## TASK TO COMPLETE
Write out every line of the listing below as a numbered list, leaving out any blank lines.

(Dataset records)
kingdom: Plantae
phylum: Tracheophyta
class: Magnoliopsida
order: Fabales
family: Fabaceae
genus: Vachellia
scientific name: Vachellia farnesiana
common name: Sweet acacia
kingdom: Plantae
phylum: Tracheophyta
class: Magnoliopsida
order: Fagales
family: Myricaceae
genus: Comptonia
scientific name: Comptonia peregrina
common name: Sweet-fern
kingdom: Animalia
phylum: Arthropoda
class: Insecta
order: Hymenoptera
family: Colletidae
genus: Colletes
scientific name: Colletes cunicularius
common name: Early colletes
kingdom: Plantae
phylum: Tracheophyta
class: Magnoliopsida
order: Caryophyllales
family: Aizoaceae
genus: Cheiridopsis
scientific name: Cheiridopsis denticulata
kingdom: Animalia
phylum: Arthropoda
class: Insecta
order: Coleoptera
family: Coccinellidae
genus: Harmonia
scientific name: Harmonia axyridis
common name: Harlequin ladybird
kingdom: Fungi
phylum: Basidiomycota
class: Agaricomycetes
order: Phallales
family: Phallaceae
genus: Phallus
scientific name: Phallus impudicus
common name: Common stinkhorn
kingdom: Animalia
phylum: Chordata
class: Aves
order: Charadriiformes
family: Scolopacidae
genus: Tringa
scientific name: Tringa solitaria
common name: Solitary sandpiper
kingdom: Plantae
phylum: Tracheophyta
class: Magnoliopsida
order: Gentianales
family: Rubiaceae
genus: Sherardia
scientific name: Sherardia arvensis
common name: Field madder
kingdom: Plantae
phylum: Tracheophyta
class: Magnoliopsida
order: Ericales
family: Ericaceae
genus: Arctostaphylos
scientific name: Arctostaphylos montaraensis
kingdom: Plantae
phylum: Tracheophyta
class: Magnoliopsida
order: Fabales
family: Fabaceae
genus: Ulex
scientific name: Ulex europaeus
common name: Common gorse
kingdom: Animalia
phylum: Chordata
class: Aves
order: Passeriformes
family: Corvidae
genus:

## ANSWER TO THE EXERCISE
1. kingdom: Plantae
2. phylum: Tracheophyta
3. class: Magnoliopsida
4. order: Fabales
5. family: Fabaceae
6. genus: Vachellia
7. scientific name: Vachellia farnesiana
8. common name: Sweet acacia
9. kingdom: Plantae
10. phylum: Tracheophyta
11. class: Magnoliopsida
12. order: Fagales
13. family: Myricaceae
14. genus: Comptonia
15. scientific name: Comptonia peregrina
16. common name: Sweet-fern
17. kingdom: Animalia
18. phylum: Arthropoda
19. class: Insecta
20. order: Hymenoptera
21. family: Colletidae
22. genus: Colletes
23. scientific name: Colletes cunicularius
24. common name: Early colletes
25. kingdom: Plantae
26. phylum: Tracheophyta
27. class: Magnoliopsida
28. order: Caryophyllales
29. family: Aizoaceae
30. genus: Cheiridopsis
31. scientific name: Cheiridopsis denticulata
32. kingdom: Animalia
33. phylum: Arthropoda
34. class: Insecta
35. order: Coleoptera
36. family: Coccinellidae
37. genus: Harmonia
38. scientific name: Harmonia axyridis
39. common name: Harlequin ladybird
40. kingdom: Fungi
41. phylum: Basidiomycota
42. class: Agaricomycetes
43. order: Phallales
44. family: Phallaceae
45. genus: Phallus
46. scientific name: Phallus impudicus
47. common name: Common stinkhorn
48. kingdom: Animalia
49. phylum: Chordata
50. class: Aves
51. order: Charadriiformes
52. family: Scolopacidae
53. genus: Tringa
54. scientific name: Tringa solitaria
55. common name: Solitary sandpiper
56. kingdom: Plantae
57. phylum: Tracheophyta
58. class: Magnoliopsida
59. order: Gentianales
60. family: Rubiaceae
61. genus: Sherardia
62. scientific name: Sherardia arvensis
63. common name: Field madder
64. kingdom: Plantae
65. phylum: Tracheophyta
66. class: Magnoliopsida
67. order: Ericales
68. family: Ericaceae
69. genus: Arctostaphylos
70. scientific name: Arctostaphylos montaraensis
71. kingdom: Plantae
72. phylum: Tracheophyta
73. class: Magnoliopsida
74. order: Fabales
75. family: Fabaceae
76. genus: Ulex
77. scientific name: Ulex europaeus
78. common name: Common gorse
79. kingdom: Animalia
80. phylum: Chordata
81. class: Aves
82. order: Passeriformes
83. family: Corvidae
84. genus:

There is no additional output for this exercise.